The sort column name(s). These column(s) will be used to sort the dataset before aggregating (if multiple, in specified order).

Example parameter values:

  • "date_added"
  • ["lastname", "firstname"]

ascending: boolean = True

Whether to sort in ascending order (or in descending order if false).

Example parameter values:

  • With a single column for sorting:

    "presort": {
      "columns": "date_added",
      "ascending": true
    }
    

aggregations: object

Definition of desired aggregations. A dictionary mapping original columns to new aggregated columns, specifying an aggregation function for each. Aggregations are functions that reduce all the values in a particular column of a single group to a single summary value of that group. E.g. a sum aggregation of column A calculates a single total by adding up all the values in A belonging to each group.

Possible aggregations functions accepted as func parameters are:

  • n, size or count: calculate number of rows in group
  • sum: sum total of values
  • mean: take mean of values
  • max: take max of values
  • min: take min of values
  • first: take first item found
  • last: take last item found
  • unique: collect a list of unique values
  • n_unique: count the number of unique values
  • list: collect a list of all values
  • concatenate: convert all values to text and concatenate them into one long text
  • concat_lists: concatenate lists in all rows into a single larger list
  • count_where: number of rows in which the column matches a value, needs parameter value with the value that you want to count
  • percent_where: percentage of the column where the column matches a value, needs parameter value with the value that you want to count

Note that in the case of count_where and percent_where an additional value parameter is required.

Items in aggregations

input_aggregations: object

One item per input column. Each key should be the name of an input column, and each value an object defining one or more aggregations for that column. An individual aggregation consists of the name of a desired output column, mapped to a specific aggregation function. For example:

{
  "input_col": {
    "output_col": {"func": "sum"}
  }
}
Items in input_aggregations

aggregation_func: object

Object defining how to aggregate a single output column. Needs at least the "func" parameter. If the aggregation function accepts further arguments, like the "value" parameter in case of count_where and percent_where, these need to be provided also. For example:

{
  "output_col": {"func": "count_where", "value": 2}
}
Items in aggregation_func

func: string

Aggregation function.

Must be one of: "n", "size", "count", "sum", "mean", "n_unique", "count_where", "percent_where", "concatenate", "max", "min", "first", "last", "concat_lists", "unique", "list"

Example parameter values:

  • Including an aggregation function with additional parameters:

    {
      "product_id": {
        "products": {"func": "list"},
        "size": {"func": "count"}
      },
      "item_total": {
        "total": {"func": "sum"},
      },
      "item_category": {
        "num_food_items": {"func": "count_where", "value": "food"}
      }
    }
    

drop_nan: boolean = False

Whether to ignore missing values (NaNs) in group columns. If false (default), missing values (NaNs) will be grouped together in their own group. Otherwise, rows containing NaNs in the group column will be ignored.
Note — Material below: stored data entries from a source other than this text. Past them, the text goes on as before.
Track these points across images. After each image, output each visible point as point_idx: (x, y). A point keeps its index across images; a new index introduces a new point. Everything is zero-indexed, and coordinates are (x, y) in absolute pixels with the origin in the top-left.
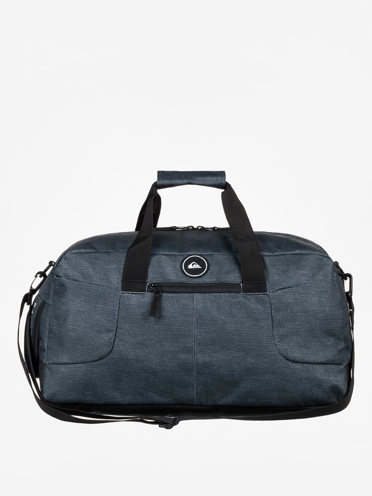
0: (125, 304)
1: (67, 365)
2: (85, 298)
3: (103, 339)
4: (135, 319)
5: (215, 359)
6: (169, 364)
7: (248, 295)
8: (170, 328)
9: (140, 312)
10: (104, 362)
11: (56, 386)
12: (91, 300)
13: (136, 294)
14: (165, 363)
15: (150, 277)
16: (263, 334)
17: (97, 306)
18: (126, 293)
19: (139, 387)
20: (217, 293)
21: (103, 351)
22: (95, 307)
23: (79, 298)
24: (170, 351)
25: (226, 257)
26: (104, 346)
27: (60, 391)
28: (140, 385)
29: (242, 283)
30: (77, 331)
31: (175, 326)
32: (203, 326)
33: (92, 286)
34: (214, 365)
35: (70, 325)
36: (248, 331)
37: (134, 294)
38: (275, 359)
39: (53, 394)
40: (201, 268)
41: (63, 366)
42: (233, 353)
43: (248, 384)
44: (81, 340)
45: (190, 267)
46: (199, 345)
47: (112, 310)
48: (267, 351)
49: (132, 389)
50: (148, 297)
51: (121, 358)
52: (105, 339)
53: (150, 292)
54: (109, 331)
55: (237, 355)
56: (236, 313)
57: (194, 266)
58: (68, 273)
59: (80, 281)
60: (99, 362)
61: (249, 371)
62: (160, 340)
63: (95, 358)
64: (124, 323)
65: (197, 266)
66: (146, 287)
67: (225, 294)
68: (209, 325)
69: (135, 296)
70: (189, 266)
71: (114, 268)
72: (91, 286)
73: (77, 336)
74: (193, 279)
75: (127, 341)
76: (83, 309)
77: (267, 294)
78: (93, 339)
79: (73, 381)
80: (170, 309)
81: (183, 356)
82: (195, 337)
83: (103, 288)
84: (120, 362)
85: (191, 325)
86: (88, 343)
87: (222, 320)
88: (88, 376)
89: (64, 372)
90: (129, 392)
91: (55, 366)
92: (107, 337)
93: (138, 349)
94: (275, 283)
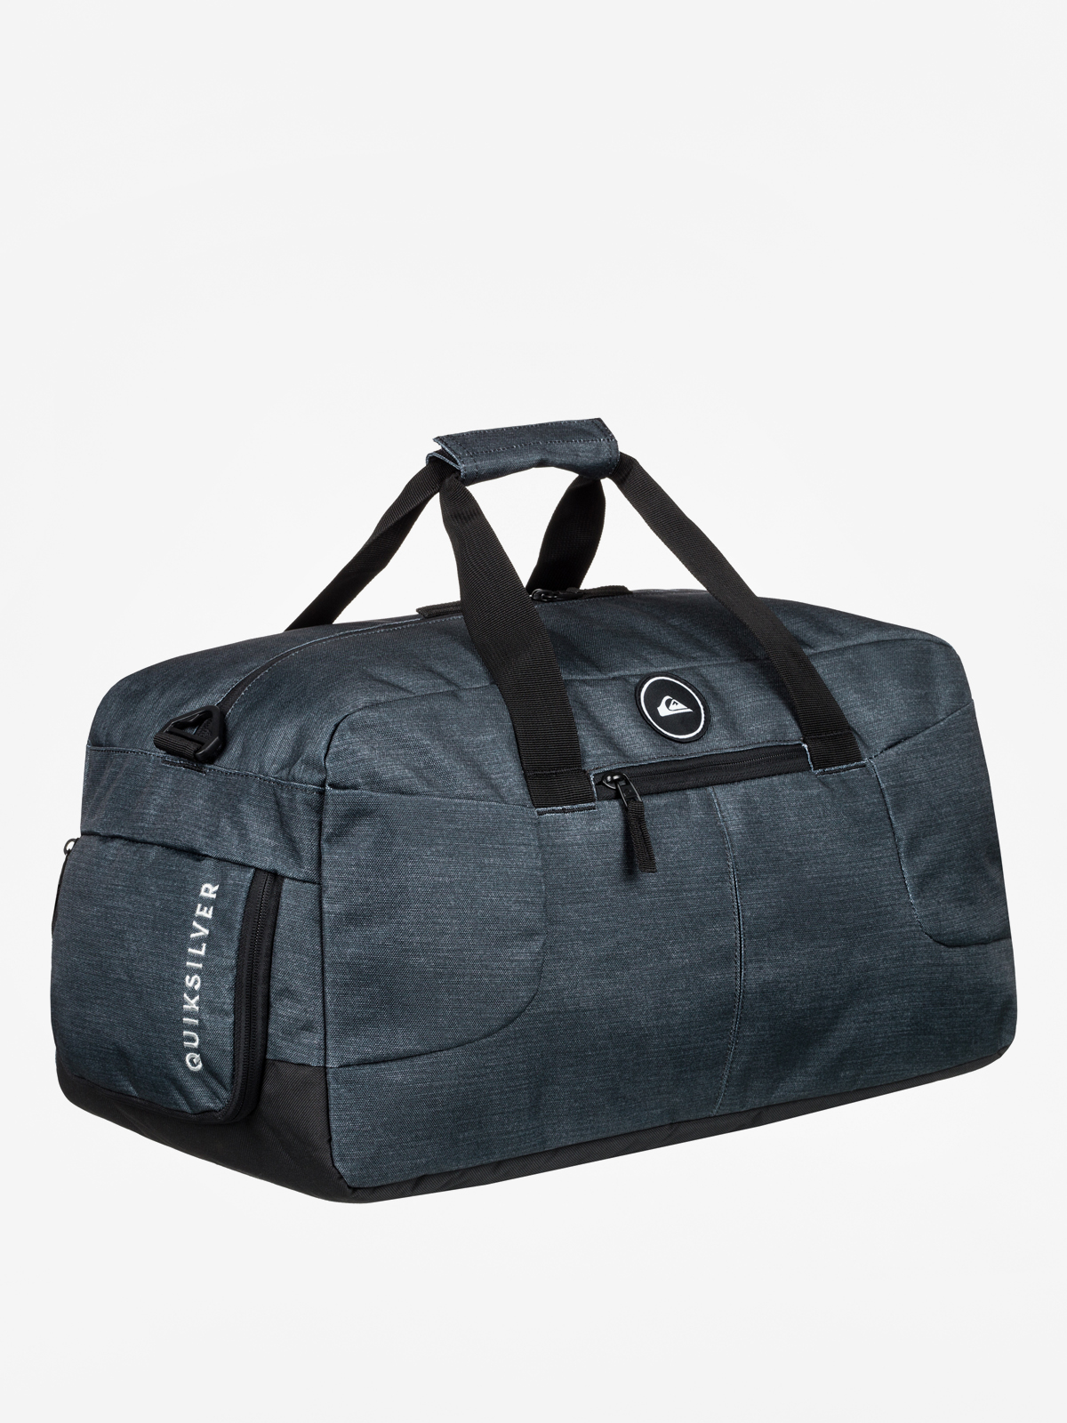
0: (554, 846)
1: (408, 1062)
2: (448, 842)
3: (516, 961)
4: (589, 887)
5: (786, 970)
6: (680, 1005)
7: (828, 772)
8: (678, 899)
9: (599, 862)
10: (515, 1032)
11: (380, 1131)
12: (467, 848)
13: (573, 811)
14: (670, 1006)
15: (589, 756)
16: (881, 880)
17: (486, 861)
18: (549, 812)
19: (597, 1091)
20: (760, 777)
21: (518, 998)
22: (482, 867)
23: (430, 846)
24: (683, 967)
25: (727, 671)
26: (518, 984)
27: (391, 1146)
28: (601, 1084)
29: (805, 742)
30: (436, 950)
31: (690, 891)
32: (752, 880)
33: (461, 804)
34: (782, 990)
35: (413, 934)
36: (849, 876)
37: (569, 811)
38: (914, 946)
39: (371, 1158)
40: (689, 710)
41: (394, 1065)
42: (824, 947)
43: (850, 1028)
44: (452, 975)
45: (663, 711)
46: (751, 937)
47: (528, 867)
48: (894, 927)
49: (576, 1101)
50: (609, 815)
51: (559, 1012)
52: (523, 961)
53: (609, 799)
54: (530, 934)
55: (833, 950)
56: (814, 830)
57: (672, 707)
58: (375, 772)
59: (418, 793)
60: (503, 1033)
61: (858, 989)
62: (656, 938)
63: (495, 1024)
64: (563, 905)
65: (679, 708)
66: (591, 786)
67: (782, 777)
68: (765, 875)
69: (573, 819)
70: (659, 708)
71: (493, 741)
72: (456, 804)
73: (437, 965)
74: (685, 746)
75: (577, 959)
76: (447, 880)
77: (864, 766)
78: (487, 967)
79: (429, 1106)
80: (672, 843)
81: (714, 977)
82: (739, 914)
83: (490, 807)
84: (557, 1023)
85: (726, 881)
86: (471, 983)
87: (790, 854)
88: (470, 1084)
89: (402, 1084)
90: (570, 1110)
91: (367, 1069)
92: (523, 954)
93: (602, 977)
94: (871, 732)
sort_groups: boolean = False

Whether to sort groups by values in the grouping columns. This doesn't affect sorting of rows within groups, which is always maintained (and may depend on the presort parameter), but only the ordering amongst groups. If the order of groups is not important, leaving this off will usually result in faster execution (false by default) .
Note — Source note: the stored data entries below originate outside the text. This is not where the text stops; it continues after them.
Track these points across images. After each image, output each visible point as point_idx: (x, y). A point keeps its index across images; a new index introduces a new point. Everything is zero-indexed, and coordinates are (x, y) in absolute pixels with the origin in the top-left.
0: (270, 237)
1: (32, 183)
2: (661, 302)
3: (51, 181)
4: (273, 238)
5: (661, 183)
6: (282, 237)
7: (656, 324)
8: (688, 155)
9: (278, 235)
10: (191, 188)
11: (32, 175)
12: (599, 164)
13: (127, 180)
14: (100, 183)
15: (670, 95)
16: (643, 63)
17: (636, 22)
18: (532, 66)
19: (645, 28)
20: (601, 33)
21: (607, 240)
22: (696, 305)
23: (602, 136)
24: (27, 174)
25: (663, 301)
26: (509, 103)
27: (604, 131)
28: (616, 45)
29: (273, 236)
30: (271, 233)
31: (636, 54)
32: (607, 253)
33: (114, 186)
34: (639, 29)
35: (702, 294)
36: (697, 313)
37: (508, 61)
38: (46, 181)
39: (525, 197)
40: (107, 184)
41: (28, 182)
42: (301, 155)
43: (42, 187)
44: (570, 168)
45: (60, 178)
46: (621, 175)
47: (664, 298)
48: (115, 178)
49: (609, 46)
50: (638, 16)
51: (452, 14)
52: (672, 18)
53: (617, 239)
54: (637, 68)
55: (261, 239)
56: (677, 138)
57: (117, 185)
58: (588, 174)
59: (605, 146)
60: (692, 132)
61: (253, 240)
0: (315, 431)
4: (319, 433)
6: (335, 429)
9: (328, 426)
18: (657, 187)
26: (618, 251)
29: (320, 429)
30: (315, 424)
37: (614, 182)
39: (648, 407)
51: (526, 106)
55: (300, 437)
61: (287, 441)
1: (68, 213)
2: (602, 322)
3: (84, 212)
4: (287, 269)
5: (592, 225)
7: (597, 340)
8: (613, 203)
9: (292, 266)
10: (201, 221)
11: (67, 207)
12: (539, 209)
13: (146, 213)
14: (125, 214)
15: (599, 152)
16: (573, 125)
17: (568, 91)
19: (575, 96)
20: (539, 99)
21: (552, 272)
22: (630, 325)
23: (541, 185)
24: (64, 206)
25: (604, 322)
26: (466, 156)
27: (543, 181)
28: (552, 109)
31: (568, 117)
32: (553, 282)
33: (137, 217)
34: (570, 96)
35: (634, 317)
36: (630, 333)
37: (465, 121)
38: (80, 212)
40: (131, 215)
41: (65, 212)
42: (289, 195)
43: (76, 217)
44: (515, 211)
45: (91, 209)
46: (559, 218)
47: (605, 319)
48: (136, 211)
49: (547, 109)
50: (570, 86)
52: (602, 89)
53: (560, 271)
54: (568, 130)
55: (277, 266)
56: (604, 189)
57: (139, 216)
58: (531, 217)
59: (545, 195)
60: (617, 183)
force_pandas: boolean = False

Enforce use of Pandas aggregation. Normally, depending on dataset size, the step will automatically switch between Pandas and Dask aggregation, preferring whichever represents a better trade-off between execution-time and memory usage. For very large datasets, Dask is the only viable method, but Dask has limitations when it comes to sorting. For intermediate dataset sizes, and if you need to sort the dataset before aggregation on more than a single column, you can try enforcing the use of Pandas if otherwise you see warning or errors related to sorting.